- **EXERCISE**
In the listing below, find the line containing "<p>The other difference" and the line containing "value 是 强引用。". Repeat exactly those two lines and every line between them.

- **LISTED ENTRIES**
* * * * * * *

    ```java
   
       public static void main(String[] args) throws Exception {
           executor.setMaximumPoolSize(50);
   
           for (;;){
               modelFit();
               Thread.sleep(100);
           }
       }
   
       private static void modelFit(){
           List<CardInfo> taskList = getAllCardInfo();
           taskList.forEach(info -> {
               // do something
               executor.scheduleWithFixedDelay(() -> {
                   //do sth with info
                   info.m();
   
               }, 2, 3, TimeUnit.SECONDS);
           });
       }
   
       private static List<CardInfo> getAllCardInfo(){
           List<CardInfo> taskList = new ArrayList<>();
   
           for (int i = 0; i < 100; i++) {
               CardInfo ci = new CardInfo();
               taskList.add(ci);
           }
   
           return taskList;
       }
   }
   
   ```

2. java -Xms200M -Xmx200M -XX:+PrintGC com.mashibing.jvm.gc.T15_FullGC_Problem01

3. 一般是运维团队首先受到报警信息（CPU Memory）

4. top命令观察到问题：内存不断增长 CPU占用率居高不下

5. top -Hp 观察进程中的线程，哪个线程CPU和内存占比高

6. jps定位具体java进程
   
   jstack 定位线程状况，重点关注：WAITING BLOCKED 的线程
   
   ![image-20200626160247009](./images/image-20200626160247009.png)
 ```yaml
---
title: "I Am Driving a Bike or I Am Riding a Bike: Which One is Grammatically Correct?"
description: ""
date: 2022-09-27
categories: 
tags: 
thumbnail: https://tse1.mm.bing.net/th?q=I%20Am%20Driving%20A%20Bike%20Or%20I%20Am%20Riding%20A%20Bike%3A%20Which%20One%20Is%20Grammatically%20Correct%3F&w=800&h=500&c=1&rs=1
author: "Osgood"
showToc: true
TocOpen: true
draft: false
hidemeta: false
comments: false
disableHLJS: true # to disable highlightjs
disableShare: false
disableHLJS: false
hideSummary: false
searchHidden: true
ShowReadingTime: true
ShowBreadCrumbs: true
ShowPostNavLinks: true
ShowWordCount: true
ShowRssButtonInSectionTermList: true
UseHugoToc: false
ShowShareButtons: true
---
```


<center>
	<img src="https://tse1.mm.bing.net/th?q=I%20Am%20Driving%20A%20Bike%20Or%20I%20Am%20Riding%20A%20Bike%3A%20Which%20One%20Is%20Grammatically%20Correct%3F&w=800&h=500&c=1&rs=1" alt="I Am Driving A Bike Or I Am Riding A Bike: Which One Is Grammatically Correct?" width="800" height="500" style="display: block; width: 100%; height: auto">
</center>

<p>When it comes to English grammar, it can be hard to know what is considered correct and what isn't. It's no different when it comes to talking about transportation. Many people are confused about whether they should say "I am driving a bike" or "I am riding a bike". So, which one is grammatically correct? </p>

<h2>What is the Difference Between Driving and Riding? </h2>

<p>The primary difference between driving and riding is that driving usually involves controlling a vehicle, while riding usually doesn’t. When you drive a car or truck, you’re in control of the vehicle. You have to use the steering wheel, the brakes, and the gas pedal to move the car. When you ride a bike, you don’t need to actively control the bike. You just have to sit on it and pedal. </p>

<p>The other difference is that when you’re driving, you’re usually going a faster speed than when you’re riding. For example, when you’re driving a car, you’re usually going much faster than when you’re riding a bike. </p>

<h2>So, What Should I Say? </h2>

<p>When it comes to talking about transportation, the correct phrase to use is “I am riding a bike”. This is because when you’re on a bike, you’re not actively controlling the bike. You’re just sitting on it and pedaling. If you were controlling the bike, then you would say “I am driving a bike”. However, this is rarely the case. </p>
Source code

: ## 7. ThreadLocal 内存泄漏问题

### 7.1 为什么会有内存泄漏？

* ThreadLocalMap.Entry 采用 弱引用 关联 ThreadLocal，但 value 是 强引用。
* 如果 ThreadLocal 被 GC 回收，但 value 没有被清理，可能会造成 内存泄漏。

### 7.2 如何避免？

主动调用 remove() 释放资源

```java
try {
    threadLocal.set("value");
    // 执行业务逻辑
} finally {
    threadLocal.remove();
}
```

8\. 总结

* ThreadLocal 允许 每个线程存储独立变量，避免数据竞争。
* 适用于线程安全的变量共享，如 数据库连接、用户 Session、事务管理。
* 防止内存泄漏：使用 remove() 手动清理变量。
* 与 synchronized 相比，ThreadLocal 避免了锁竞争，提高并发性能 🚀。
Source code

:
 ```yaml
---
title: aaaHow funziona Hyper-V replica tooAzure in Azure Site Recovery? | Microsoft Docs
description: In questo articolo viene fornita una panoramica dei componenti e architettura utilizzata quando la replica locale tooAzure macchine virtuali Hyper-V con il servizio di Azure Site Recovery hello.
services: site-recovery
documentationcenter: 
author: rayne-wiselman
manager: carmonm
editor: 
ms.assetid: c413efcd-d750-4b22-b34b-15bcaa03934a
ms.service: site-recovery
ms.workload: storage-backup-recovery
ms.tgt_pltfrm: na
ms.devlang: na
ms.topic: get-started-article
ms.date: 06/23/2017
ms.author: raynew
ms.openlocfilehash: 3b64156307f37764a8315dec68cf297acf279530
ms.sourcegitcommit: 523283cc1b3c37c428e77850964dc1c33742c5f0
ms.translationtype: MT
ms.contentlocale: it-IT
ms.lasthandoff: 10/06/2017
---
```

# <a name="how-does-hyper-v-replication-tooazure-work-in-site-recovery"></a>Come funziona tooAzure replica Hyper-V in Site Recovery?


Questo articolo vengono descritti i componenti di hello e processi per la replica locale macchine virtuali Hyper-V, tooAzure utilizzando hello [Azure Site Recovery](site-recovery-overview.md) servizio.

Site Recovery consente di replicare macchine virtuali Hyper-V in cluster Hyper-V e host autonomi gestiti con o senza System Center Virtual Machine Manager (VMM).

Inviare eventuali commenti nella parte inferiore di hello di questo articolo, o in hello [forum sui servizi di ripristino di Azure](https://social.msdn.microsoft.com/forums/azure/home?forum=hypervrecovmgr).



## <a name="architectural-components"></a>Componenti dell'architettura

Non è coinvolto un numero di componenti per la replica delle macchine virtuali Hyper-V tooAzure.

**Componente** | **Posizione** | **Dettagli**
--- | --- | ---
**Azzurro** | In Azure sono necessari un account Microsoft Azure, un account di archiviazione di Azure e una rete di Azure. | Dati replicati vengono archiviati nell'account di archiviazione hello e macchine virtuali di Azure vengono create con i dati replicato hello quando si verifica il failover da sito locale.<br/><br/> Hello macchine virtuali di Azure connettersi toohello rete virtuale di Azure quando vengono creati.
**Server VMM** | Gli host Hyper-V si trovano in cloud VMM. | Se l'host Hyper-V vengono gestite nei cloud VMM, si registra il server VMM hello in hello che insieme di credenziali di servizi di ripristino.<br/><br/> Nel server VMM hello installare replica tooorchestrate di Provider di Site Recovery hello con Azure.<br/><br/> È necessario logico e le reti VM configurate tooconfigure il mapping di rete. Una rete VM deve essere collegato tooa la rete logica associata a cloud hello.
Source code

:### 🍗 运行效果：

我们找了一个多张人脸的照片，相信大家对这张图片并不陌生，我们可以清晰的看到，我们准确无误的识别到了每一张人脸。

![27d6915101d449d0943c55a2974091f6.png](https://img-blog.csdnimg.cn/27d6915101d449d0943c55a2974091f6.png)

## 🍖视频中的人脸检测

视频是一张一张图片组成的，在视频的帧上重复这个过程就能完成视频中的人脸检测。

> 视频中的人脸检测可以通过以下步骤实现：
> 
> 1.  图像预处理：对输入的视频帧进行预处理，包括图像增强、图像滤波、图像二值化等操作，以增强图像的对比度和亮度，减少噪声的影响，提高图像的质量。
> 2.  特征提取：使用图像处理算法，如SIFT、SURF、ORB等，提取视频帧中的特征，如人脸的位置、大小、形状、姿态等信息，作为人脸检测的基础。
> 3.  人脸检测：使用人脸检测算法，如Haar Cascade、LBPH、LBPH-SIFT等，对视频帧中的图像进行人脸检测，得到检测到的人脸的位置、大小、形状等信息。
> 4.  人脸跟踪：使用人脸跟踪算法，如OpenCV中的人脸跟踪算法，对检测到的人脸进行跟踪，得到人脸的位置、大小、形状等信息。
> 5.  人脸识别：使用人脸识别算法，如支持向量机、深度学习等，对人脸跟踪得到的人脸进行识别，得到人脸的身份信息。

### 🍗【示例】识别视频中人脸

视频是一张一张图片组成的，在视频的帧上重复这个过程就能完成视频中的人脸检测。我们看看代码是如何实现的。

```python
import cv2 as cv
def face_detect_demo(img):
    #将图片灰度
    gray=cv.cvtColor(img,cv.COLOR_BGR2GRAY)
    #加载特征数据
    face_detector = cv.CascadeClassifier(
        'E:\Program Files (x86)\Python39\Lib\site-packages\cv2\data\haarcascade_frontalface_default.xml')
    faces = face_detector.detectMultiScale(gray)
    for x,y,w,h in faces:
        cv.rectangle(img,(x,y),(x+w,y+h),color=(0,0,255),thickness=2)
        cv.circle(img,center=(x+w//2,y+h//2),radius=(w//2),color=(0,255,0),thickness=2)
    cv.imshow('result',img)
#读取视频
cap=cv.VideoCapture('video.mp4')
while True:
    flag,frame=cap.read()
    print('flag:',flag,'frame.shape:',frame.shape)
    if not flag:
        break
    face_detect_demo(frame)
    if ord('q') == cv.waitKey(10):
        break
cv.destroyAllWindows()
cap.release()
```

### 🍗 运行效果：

* * * * * * *

- **EXERCISE OUTPUT**
<p>The other difference is that when you’re driving, you’re usually going a faster speed than when you’re riding. For example, when you’re driving a car, you’re usually going much faster than when you’re riding a bike. </p>

<h2>So, What Should I Say? </h2>

<p>When it comes to talking about transportation, the correct phrase to use is “I am riding a bike”. This is because when you’re on a bike, you’re not actively controlling the bike. You’re just sitting on it and pedaling. If you were controlling the bike, then you would say “I am driving a bike”. However, this is rarely the case. </p>
Source code

: ## 7. ThreadLocal 内存泄漏问题

### 7.1 为什么会有内存泄漏？

* ThreadLocalMap.Entry 采用 弱引用 关联 ThreadLocal，但 value 是 强引用。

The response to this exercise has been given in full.